AEFJN stands with the G20 on the outcome of the July 7-8 Hamburg Summit on Climate and Energy. We welcome, in particular, the position of the “G19” on “the irreversibility” of the 2015 Paris Agreement. It demonstrates that we can still get it right with our choice of value system, putting global interests before parochial economic quests. It is a victory for the global community and human solidarity! It is a protest against the systematic effort to short-change human values for economic interests.  Where there are no values beyond exchange values, we can no longer speak of humanity. What exchange value can we place on the disappearing forests of the great lakes regions, and extinct animals of the Africa game reserves and other parts of the world? It is imperative to orient our global community once again to live in a way that rates the preservation of the integrity of our humanity above consumerism and exchange values!

Truly, the announcement of the President Trump-led administration to dump the Paris Agreement made the global community to sit on the edge about the outcome of the G20 Hamburg Summit. We salute the presidency of Germany for navigating through the tumultuous summit to bring the “G19”, with the exception of the new US administration led by Donald Trump, to recommit to the Paris Agreement and its swift implementation.

In addition, it gladdens our hearts to see the alignment of the G20 outcome to the Climate and Energy Action Plan for Growth (CEAP), its commitment to Goal No.7 of the UN SDGs and to the global energy transition by 2050, in line with the Paris Agreement, and the outcome of the work on green Finance and risk disclosure under finance tracking. What the AEFJN asks for now is the swift implementation of the commitment. The commitment to clean global energy sends a red alert to African countries that are not making effort to move away from fossil energy based economy.
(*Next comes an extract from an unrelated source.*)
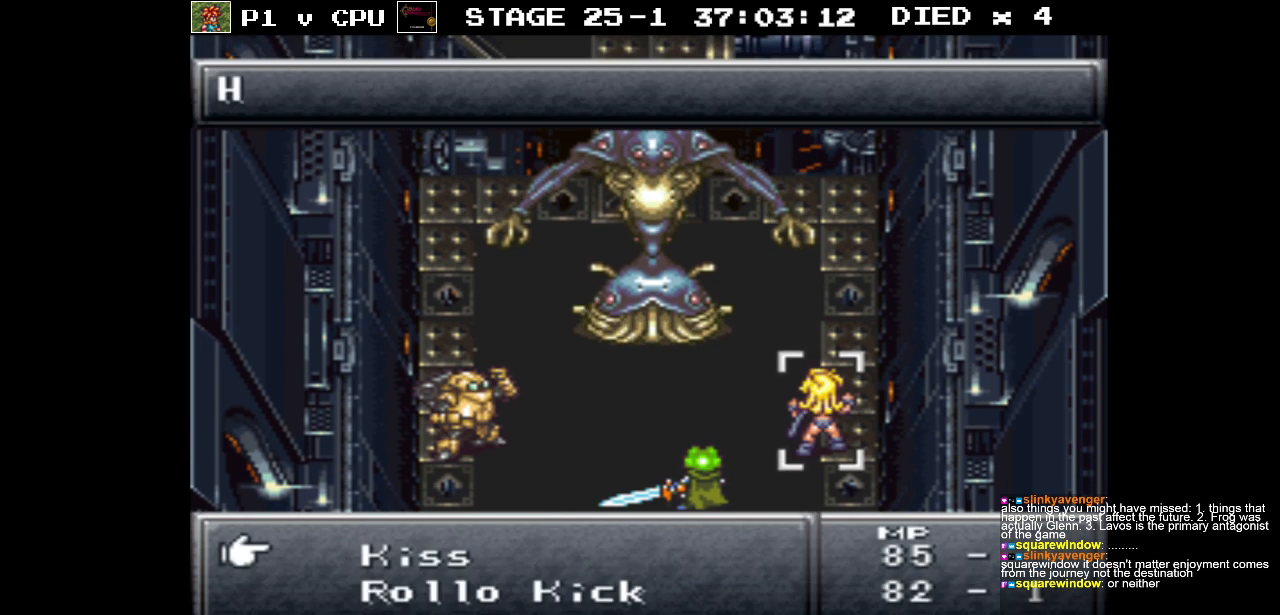
{"buttons": [], "events": []}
From the African continent, we recognise the storm of ‘magufulification[1] that swept across the shady financial landscape of Tanzania in East Africa engineered by the intervention of the eagle-eyed leader of the country, President John Magufuli. The recently published Tanzanian Osoro Committee report estimates that Tanzania lost up to $84 billion between 1988 and 2017 through misinvoicing and mispricing to the Acacia Mining Corporation. Going by the Tanzanian proposed 2017/2018 budget of approximately $15 billion, the money stolen by Acacia Mining Corporation would be sufficient to finance the Tanzanian budget for five years.  The report commissioned by Magufuli, after he paid a visit to the port of Dar es Salaam in March, opened up the can of worms. Commendably, he has set in motion a rigorous process that will ensure due process, accountability and transparency in the mining sector.

The case of Tanzania demonstrates that a wave of ‘magulification’ across the African continent by its leaders will reposition the continent financially. The countries of Europe, the US and the other continents of the world are also losing a lot of money through tax evasion and tax avoidance and nothing short of transparency in our global tax system will solve it. The need for global solidarity in this regard has become imperative!

[1] ‘Magufulification’ comes from Magufuli, the surname of the current Tanzanian president. It was coined by Prof. P.L.O. Lumumba, an African anti-corruption czar. Magufulification is the process of restoring sanity to the socio-political arena of Africa as Magufuli has been doing in Tanzania.